If we had paid for this CPU time on a per-second basis at the rate charged by Amazon's EC2 for comparable instances – $0.80 per hour for an extra large instance per node, $0.20 per hour for two small instances for each of the 36 older uncle nodes – this would cost $96,000 per year. Storing an average of 20 TB of data for the duration would cost an additional $36,000 per year, at the Amazon S3 rate of $0.15 per GB per month.
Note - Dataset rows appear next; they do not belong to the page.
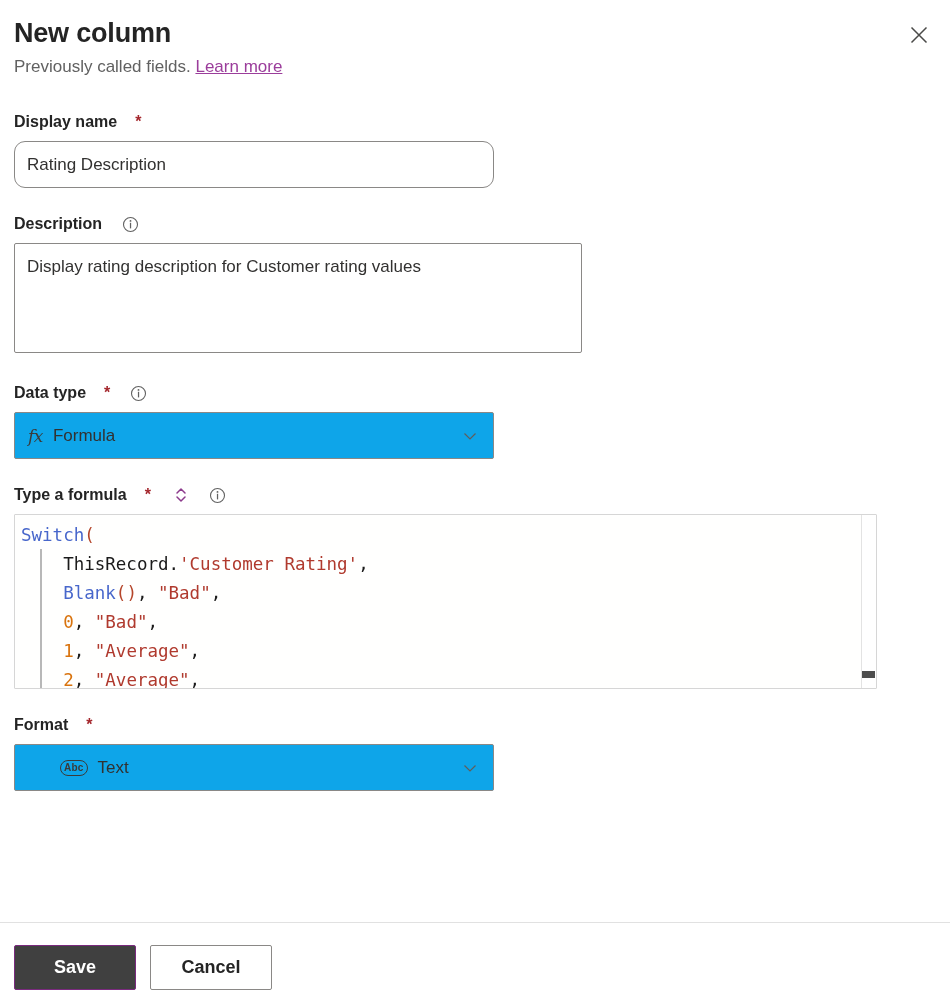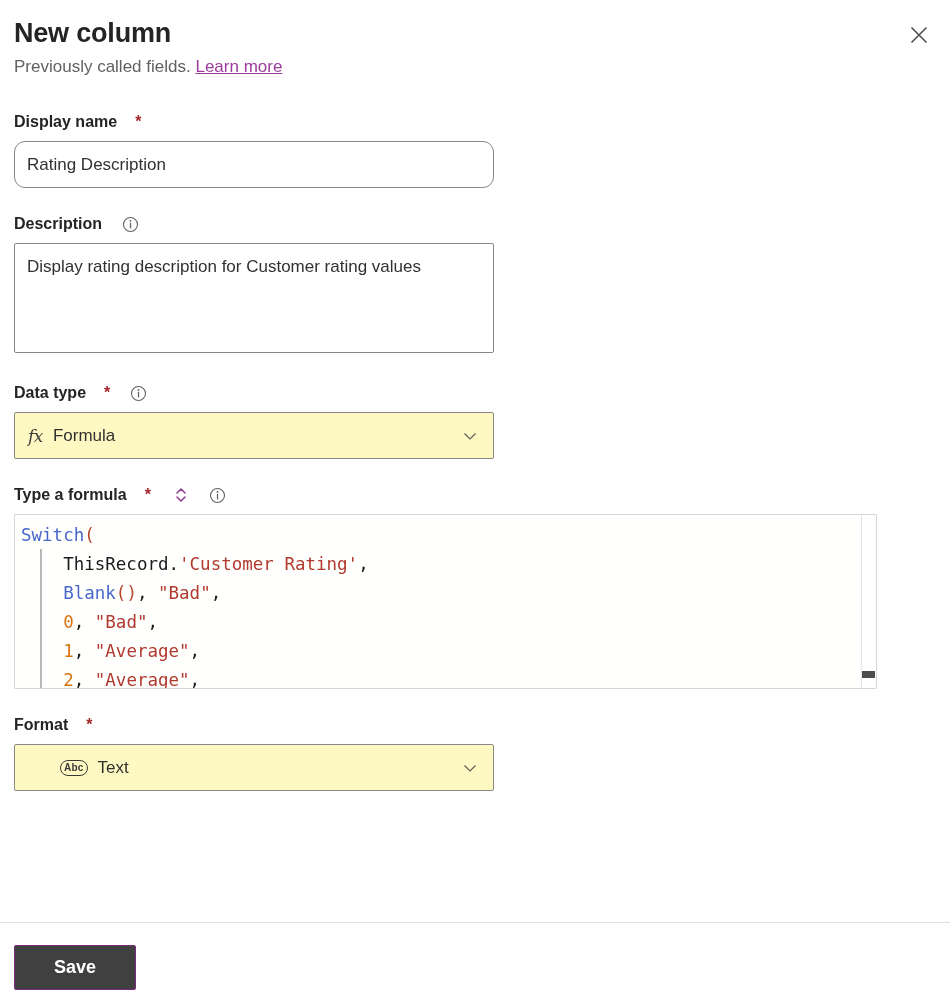--- a/index.html
+++ b/index.html
@@ -120,7 +120,7 @@
     outline: none;
   }
   .textarea-input {
-    width: 480px;
+    width: 568px;
     height: 110px;
     box-sizing: border-box;
     border: 1px solid #8a8886;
We can also consider the cost of the time spent copying data between S3 and EC2. Amazon does not specify the usable bandwidth between S3 and EC2, but if we assume that it is a very low 2 Gb/s, it costs $41 to keep 47 EC2 nodes active while copying 1 TB of data from S3 to EC2. If our 25% utilization rate comes from working on 1 TB of data for one day every four days, the annual transfer cost is less than $4000 per cluster. This cost is even lower if the available bandwidth is more than 2 Gb/s, which is likely. Therefore, in most cases we expect this transfer cost to be negligible compared to the cost of computation time and storage space.
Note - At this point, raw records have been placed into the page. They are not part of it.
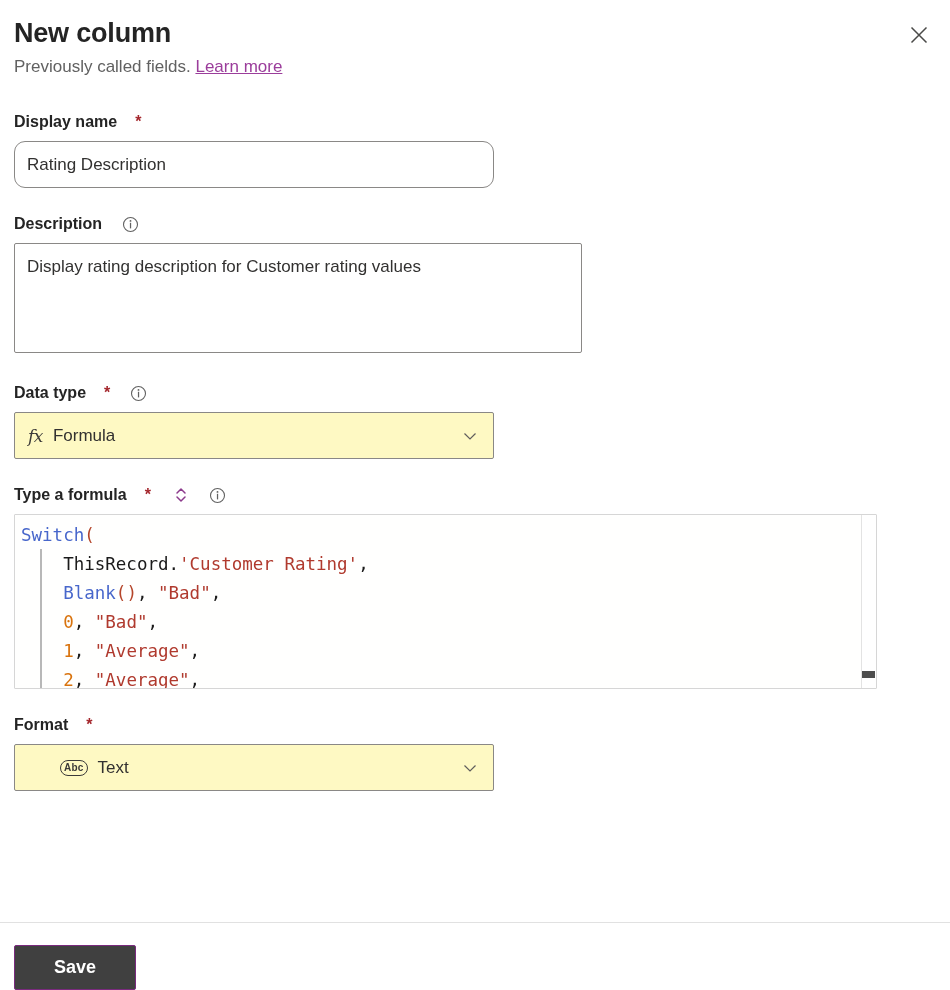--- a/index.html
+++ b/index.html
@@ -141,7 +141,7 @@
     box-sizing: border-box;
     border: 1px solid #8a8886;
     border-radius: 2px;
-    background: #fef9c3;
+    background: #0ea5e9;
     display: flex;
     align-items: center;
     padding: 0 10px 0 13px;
At these rates, our two clusters will take three years to break even with an Amazon EC2 and S3 implementation. The discrepancy between these figures and those given in section 2.1 is a reflection of the lower number of CPU cores per node in our older hardware, as well as our low hosting costs. Even with this older hardware, a utilization level of 25% is enough to bring the break-even point down to two years.
For our projects – and we believe this is true for others too – it is difficult to budget for computation and storage needs. How much we want depends on how much it costs. A platform for universal personalized medicine should permit individuals to form small communities that suit their own needs, while retaining much of the economy of scale available to much larger communities. We believe that this can be achieved by building a highly decentralized global network of Free Factories that allocate underutilized resources through market mechanisms.
Others have explored the possibility of capturing market signals from users and we believe this is an attractive way to allocate resources for our applications in the long term [4, 10, 26]. Since we have control of our architecture from the hardware up, we hope that implementation and experimentation with such mechanisms will be provide an opportunity for fruitful future research.
Finally, in the spirit of free and open source software, we hope others will deploy Free Factories of their own for applications we have never imagined.
This work was supported by a Center for Excellence in Genome Sciences grant from the National Human Genome Research Institute. We would like to thank our anonymous reviewers for providing numerous insightful comments. The process of making revisions was greatly facilitated by our shepherd, John Wilkes. Art Mann at Silicon Mechanics helped us with our hardware related requests both large and small. Finally, we are in debt to many people who provided data and suggestions, and developed applications for Free Factories.